Босталоева доверчиво поглядела на Вермо: ей нужно было поправить в теле это дальнее стадо и, кроме того, Трест предполагал увеличить стадо “Родительских Двориков” на две тысячи голов; но все пастбища, даже самые тощие, уже густо заселены коровами, а далее лежат умершие пространства пустыни, где трава вырастет только после воды. И те пастбища, которые уже освоены, также нуждаются в воде, – тогда бы корма утроились, скот не жаждал, и полумертвые ныне земли покрылись бы влажной жизнью растений. Если брикетирование навоза и пользование ветром для отопления даст триста тонн мяса и двадцать тысяч литров молока, то откуда получить еще семьсот тонн мяса для выполнения плана?

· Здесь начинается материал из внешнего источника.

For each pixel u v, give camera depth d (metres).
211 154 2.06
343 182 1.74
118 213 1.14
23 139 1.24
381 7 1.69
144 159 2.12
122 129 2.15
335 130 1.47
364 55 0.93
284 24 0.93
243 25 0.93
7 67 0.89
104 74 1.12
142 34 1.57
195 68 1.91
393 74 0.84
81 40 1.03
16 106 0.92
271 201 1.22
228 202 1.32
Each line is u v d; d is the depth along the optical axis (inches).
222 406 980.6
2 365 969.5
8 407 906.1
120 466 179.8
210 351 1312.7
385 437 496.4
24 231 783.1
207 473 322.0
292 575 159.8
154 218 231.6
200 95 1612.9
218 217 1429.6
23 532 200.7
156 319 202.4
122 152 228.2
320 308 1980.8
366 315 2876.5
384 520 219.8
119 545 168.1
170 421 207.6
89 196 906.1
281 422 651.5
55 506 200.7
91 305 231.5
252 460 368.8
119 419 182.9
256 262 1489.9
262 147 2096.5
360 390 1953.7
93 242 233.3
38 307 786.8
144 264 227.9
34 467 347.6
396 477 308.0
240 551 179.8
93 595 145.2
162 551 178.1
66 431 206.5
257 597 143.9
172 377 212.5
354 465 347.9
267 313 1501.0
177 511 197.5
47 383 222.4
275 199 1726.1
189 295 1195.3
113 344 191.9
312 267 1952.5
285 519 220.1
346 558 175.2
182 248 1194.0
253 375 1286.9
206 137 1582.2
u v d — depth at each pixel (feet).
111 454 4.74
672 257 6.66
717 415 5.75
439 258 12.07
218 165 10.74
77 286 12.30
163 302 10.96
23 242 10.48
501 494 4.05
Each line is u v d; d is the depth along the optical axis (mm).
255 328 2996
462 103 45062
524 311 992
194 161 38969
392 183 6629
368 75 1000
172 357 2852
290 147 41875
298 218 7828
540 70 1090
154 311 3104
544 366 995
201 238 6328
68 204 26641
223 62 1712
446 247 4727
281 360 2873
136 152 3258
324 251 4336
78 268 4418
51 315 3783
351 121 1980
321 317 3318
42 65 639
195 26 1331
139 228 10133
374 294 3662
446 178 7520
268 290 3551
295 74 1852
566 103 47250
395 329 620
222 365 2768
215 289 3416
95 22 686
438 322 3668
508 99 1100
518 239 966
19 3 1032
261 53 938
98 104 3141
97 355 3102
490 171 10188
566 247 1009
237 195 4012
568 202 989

– Товарищ Босталоева, – сказал Вермо, – давайте покроем всю степь, всю Среднюю Азию озерами ювенильной воды! Мы освежим климат и на берегах новой воды разведем миллионы коров! Я сознаю все ясно!
– Давайте, Вермо, – ответила Босталоева. – Я любить буду вас.
Оба человека по-прежнему находились у колодца, и бык храпел возле них. К колодцу подошел пастух. Он был на хозрасчете. У него болело сердце от недостачи двух коров, и он пришел поглядеть – не чужие ли это люди, которые могут обменять коров или выдоить их, тогда как он и сам старался для лучшей удойности не пить молока.
Подумайте, какие розы
Евгения Долгинова
Был ли Андрей Платонов “только” советским человеком или еще и советским писателем? Для того, кому интересна эта тема, фрагмент из “Ювенильного моря” может оказаться ключевым аргументом, причем для противоположных ответов. Любовь единомышленников выглядит классическим производственным романом, диалогу нужна лишь пара фраз, чтобы перейти от обсуждения поцелуя в гущу волос к вопросу о стройматериалах и смете для совхозного училища. Так и видишь эту сцену в каком-нибудь фильме начала 1930-х, где диалоги звучат словно написанные обэриутами. Кинематографичность платоновского языка позволяет ему сближать самые разные планы, охватить в одном абзаце сразу несколько реальностей, в иной ситуации показавшихся бы несовместимыми, борющимися друг с другом.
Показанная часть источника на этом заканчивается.